Monday, Aug. 22, 1983
Army Maneuver
Wickham spreads the blame
As senior military adviser to Secretaries of Defense over the years, Army General John A. Wickham Jr. learned much about the ways of Washington. For example: there are times when the military is expected to shoulder full responsibility for its snafus, and there are other times when it makes sense to spread the blame around. Last week, in his first meeting with reporters since being made Army Chief of Staff in June, Wickham deemed the climate right for straight talk. In any fair-minded parceling out of responsibility for the military's mounting problems with weapons systems that cost shockingly more than planned and still do not work, said Wickham, full shares should be assigned to both U.S. industry and the U.S. Congress.
The general blamed private industry for turning out weapons and other equipment riddled with faulty materials and shoddy workmanship. "There are some things I can get emotional about, and quality control is one of them," he said. "The Department of Defense could save billions if we could have better quality assurance." The failure of contractors to deliver on such assurances, Wickham said, has plagued everything from weapons systems to the most mundane materiel. The electronic weaponry of the Patriot ground-to-air missile was so failure-prone that the Army has decided to stop testing it for now. Until recently the Copperhead guided artillery projectile was beset with targeting problems. Even fatigue uniforms are not immune: one shipment shrank on being laundered.
The weapons system whose testing has recently caused the most embarrassment to the Army is the Pershing II missile, which is scheduled for deployment in West Germany four months from now but has failed in five of its 16 experimental firings. Every one of the misfires, Wickham charged, was the result of quality-control problems. Pershing's contractor is the Martin Marietta Corp., with headquarters in Bethesda, Md. Army officials familiar with the program explained that the most recent test, on July 27, was botched because of improperly placed shims, or washers, in the hot-thrust section of the missile. Glitches that have caused other failures include a faulty hydraulic pump and a misplaced wire that led to a short circuit. Officials of Martin Marietta declined to respond to Wickham's blast.
Turning to Congress, Wickham accused the legislative branch of having "aggravated" problems surrounding another of the Army's headache projects, the M-1 Abrams tank. Deliveries of the AGT-1500C turbine engines for the huge (120,023-lb.) vehicles have been so slow that the Army has been forced to cannibalize the power plants of field-tested units and use them on tanks coming off the production line. Under Secretary of the Army James R. Ambrose estimates that this rip-out process has cost "well over a million dollars so far." Yet a House-Senate conference committee refused to allow the Army to choose a second manufacturer. The apparent reason: members bowed to pressures from New England legislators to keep the jobs dependent on it with the current contractor, Avco Corp.'s Lycoming Division in Stratford, Conn.

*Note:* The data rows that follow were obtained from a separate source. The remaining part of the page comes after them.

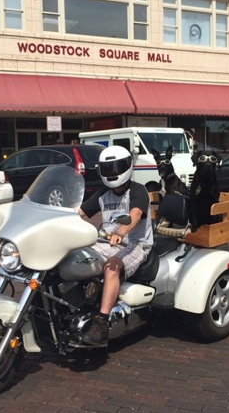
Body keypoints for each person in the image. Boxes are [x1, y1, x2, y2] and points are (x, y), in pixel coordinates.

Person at [78, 145, 153, 346]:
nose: (112, 173)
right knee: (76, 256)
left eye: (116, 168)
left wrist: (120, 232)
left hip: (136, 243)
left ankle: (101, 323)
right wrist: (56, 216)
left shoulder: (138, 191)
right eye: (108, 169)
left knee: (112, 266)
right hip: (106, 242)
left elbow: (135, 214)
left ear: (127, 167)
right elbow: (81, 212)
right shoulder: (103, 193)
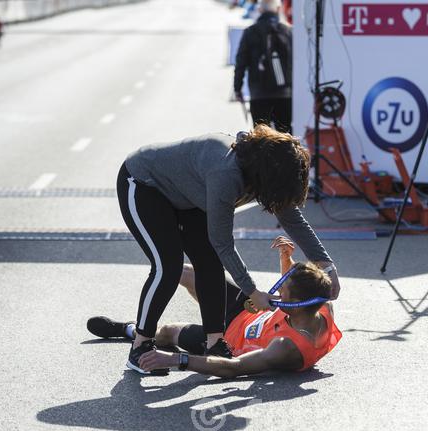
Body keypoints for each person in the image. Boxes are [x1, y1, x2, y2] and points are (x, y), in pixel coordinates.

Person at [116, 124, 340, 375]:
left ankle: (214, 343)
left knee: (209, 263)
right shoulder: (226, 174)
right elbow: (223, 242)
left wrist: (327, 266)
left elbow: (293, 220)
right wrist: (252, 291)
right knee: (168, 266)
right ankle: (141, 345)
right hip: (145, 183)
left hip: (189, 195)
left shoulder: (265, 173)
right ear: (268, 177)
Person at [87, 237, 342, 377]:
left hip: (227, 341)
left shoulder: (287, 347)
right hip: (247, 310)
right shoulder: (319, 304)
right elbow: (300, 290)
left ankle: (129, 330)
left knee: (168, 333)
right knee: (184, 272)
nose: (275, 292)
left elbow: (234, 368)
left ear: (294, 305)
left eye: (281, 292)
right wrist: (287, 261)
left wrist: (175, 359)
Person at [234, 0, 292, 133]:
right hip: (285, 93)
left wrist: (237, 89)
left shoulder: (250, 32)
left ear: (260, 10)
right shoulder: (288, 32)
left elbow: (241, 62)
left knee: (261, 139)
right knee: (286, 137)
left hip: (259, 93)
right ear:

The Army's agreement with Avco contains no penalty clauses for late delivery, a loophole Wickham called "a contract deficiency." Moreover, the Army waited so long before even considering the possibility of going to a second supplier that, given the two to three years start-up time, it may now be too late.
Noting that both Wickham and Ambrose were appointed by the White House, one Army officer summed up: "The Administration is shooting rubber bullets at Congress and the contractors. Nothing very lethal is involved."